--- RECORDS FOR THE EXERCISE Enclosed Below ---
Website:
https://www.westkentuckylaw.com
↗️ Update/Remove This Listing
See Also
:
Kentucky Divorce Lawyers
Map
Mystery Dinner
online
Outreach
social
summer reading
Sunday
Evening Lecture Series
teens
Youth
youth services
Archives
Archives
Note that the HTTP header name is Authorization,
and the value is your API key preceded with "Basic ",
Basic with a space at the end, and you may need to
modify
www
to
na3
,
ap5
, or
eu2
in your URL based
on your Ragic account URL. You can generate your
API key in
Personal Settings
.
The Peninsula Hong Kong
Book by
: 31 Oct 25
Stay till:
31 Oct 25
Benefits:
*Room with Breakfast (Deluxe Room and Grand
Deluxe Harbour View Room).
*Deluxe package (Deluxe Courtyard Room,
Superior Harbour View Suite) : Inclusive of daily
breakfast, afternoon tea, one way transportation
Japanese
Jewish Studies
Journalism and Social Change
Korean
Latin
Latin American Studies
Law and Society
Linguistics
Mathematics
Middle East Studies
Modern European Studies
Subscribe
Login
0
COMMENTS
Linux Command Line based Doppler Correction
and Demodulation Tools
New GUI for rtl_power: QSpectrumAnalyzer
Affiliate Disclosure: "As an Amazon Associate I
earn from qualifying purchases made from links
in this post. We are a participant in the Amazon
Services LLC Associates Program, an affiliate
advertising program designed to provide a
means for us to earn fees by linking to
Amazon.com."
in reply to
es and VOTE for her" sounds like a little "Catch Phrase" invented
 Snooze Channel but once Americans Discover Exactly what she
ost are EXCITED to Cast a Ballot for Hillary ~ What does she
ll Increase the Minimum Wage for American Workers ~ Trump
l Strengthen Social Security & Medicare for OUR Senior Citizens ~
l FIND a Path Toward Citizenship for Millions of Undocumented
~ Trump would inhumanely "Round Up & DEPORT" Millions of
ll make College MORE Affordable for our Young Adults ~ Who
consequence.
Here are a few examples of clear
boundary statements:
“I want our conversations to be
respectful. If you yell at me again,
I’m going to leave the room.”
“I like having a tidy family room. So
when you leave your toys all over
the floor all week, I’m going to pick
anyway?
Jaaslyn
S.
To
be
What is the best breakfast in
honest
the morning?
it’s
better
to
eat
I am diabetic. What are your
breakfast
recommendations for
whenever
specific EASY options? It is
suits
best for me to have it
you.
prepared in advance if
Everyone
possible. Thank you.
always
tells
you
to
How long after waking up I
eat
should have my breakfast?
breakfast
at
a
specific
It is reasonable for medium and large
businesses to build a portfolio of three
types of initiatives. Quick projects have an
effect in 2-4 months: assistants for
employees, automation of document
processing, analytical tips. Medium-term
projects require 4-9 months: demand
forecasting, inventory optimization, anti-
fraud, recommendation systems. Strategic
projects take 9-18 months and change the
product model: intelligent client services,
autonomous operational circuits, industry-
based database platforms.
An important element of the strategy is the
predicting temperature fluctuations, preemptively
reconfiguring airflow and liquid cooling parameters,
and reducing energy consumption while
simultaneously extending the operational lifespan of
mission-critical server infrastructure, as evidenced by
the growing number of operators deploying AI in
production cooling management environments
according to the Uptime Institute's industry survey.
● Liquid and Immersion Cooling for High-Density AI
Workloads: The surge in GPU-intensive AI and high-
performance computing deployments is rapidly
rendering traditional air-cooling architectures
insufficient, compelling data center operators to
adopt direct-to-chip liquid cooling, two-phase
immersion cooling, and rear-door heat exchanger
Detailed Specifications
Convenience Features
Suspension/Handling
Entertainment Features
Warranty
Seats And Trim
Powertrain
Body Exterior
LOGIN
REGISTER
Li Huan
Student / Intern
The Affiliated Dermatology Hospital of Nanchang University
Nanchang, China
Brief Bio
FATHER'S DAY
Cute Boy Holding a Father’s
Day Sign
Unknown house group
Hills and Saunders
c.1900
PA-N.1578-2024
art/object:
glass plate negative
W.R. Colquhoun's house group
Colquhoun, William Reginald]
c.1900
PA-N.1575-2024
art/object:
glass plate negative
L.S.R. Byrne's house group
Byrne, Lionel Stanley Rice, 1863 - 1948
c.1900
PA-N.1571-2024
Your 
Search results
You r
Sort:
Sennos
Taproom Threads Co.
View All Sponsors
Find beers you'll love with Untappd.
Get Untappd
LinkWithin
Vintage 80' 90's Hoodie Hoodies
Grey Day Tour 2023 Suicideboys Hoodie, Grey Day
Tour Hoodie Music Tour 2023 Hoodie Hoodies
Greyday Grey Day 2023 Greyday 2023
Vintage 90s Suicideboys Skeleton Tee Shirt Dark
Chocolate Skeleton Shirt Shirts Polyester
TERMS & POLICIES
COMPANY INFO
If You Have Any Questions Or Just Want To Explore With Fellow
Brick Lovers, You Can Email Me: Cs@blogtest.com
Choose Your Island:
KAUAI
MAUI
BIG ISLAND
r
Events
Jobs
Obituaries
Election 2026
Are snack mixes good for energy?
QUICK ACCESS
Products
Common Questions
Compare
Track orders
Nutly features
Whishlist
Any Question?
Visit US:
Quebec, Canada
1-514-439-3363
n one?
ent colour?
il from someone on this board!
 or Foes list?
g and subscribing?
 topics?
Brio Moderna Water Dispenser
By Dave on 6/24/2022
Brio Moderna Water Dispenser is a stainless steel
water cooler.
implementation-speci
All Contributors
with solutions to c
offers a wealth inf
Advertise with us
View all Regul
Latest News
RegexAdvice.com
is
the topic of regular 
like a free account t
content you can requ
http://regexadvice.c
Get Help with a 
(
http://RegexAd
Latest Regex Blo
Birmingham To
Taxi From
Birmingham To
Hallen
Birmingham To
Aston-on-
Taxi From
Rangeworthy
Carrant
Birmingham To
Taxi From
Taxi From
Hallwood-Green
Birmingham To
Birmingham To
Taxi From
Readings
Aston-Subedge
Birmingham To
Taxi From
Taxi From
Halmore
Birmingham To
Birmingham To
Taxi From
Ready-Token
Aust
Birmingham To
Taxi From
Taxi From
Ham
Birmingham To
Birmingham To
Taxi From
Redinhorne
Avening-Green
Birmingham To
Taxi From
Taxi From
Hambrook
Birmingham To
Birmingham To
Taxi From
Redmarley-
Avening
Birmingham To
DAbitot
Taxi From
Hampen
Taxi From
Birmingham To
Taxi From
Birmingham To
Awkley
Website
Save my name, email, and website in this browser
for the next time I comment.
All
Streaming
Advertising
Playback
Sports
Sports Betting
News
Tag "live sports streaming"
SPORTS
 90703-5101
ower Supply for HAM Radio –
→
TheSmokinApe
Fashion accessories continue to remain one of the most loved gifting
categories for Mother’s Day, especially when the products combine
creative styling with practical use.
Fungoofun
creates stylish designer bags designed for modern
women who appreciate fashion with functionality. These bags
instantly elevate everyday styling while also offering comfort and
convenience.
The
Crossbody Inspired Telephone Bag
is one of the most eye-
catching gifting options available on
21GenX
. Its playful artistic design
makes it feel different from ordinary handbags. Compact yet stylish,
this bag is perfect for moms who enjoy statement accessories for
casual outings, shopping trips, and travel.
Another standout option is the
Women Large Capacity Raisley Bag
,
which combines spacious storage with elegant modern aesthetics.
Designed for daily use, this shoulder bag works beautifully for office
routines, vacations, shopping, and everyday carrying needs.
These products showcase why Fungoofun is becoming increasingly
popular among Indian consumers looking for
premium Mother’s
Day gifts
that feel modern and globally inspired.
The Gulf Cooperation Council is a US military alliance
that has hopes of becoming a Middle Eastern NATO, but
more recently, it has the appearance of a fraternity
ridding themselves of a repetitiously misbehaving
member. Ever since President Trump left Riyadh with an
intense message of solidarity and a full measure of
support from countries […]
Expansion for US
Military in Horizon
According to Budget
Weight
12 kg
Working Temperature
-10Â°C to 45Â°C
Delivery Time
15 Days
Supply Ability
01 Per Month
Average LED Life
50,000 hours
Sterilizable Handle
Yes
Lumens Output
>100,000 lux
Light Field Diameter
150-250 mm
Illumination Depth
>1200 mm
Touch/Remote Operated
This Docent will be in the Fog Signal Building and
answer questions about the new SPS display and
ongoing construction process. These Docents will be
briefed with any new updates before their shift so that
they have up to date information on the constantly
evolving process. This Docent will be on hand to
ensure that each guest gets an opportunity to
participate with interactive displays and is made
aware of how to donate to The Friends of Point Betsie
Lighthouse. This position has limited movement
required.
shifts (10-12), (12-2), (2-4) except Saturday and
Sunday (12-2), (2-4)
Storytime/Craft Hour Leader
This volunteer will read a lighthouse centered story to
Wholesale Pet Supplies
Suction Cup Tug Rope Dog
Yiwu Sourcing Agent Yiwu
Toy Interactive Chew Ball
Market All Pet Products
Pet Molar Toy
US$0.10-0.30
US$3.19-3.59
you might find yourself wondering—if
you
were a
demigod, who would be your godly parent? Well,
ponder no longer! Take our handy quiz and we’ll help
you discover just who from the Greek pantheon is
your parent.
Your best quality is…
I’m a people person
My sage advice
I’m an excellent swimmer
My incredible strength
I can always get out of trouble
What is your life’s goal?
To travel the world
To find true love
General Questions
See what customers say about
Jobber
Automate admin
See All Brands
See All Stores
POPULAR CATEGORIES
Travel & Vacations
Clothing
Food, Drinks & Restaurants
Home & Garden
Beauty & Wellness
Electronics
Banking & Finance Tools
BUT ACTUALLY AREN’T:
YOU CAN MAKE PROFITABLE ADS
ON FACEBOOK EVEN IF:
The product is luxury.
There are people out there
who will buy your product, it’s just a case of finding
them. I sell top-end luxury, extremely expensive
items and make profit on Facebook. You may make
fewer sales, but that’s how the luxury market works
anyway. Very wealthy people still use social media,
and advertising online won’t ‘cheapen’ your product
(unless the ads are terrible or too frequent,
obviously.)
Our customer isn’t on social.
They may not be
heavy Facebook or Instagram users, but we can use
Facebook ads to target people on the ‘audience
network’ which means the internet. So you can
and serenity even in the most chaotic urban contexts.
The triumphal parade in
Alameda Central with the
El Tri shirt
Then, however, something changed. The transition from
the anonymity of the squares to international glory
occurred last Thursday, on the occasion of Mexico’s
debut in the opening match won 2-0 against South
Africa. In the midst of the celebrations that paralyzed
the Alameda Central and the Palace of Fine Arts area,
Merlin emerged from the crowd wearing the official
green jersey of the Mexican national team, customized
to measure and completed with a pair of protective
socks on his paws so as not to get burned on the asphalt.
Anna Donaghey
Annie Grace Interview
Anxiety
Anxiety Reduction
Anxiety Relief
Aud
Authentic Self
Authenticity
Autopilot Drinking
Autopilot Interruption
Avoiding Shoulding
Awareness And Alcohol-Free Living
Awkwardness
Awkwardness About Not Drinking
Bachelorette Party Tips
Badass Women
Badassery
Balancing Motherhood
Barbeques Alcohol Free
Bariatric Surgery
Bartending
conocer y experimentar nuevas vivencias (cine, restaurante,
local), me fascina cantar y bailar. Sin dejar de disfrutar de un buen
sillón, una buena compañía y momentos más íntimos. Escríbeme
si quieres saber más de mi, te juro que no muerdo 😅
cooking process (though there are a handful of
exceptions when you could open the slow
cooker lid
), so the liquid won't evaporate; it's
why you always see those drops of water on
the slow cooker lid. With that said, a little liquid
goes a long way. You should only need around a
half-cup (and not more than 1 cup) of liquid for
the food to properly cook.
--- End of Enclosed RECORDS FOR THE EXERCISE ---
Your reply should hold only the lines from the first line of the records through the one with "es and VOTE", reproduced word for word.

Website:
https://www.westkentuckylaw.com
↗️ Update/Remove This Listing
See Also
:
Kentucky Divorce Lawyers
Map
Mystery Dinner
online
Outreach
social
summer reading
Sunday
Evening Lecture Series
teens
Youth
youth services
Archives
Archives
Note that the HTTP header name is Authorization,
and the value is your API key preceded with "Basic ",
Basic with a space at the end, and you may need to
modify
www
to
na3
,
ap5
, or
eu2
in your URL based
on your Ragic account URL. You can generate your
API key in
Personal Settings
.
The Peninsula Hong Kong
Book by
: 31 Oct 25
Stay till:
31 Oct 25
Benefits:
*Room with Breakfast (Deluxe Room and Grand
Deluxe Harbour View Room).
*Deluxe package (Deluxe Courtyard Room,
Superior Harbour View Suite) : Inclusive of daily
breakfast, afternoon tea, one way transportation
Japanese
Jewish Studies
Journalism and Social Change
Korean
Latin
Latin American Studies
Law and Society
Linguistics
Mathematics
Middle East Studies
Modern European Studies
Subscribe
Login
0
COMMENTS
Linux Command Line based Doppler Correction
and Demodulation Tools
New GUI for rtl_power: QSpectrumAnalyzer
Affiliate Disclosure: "As an Amazon Associate I
earn from qualifying purchases made from links
in this post. We are a participant in the Amazon
Services LLC Associates Program, an affiliate
advertising program designed to provide a
means for us to earn fees by linking to
Amazon.com."
in reply to
es and VOTE for her" sounds like a little "Catch Phrase" invented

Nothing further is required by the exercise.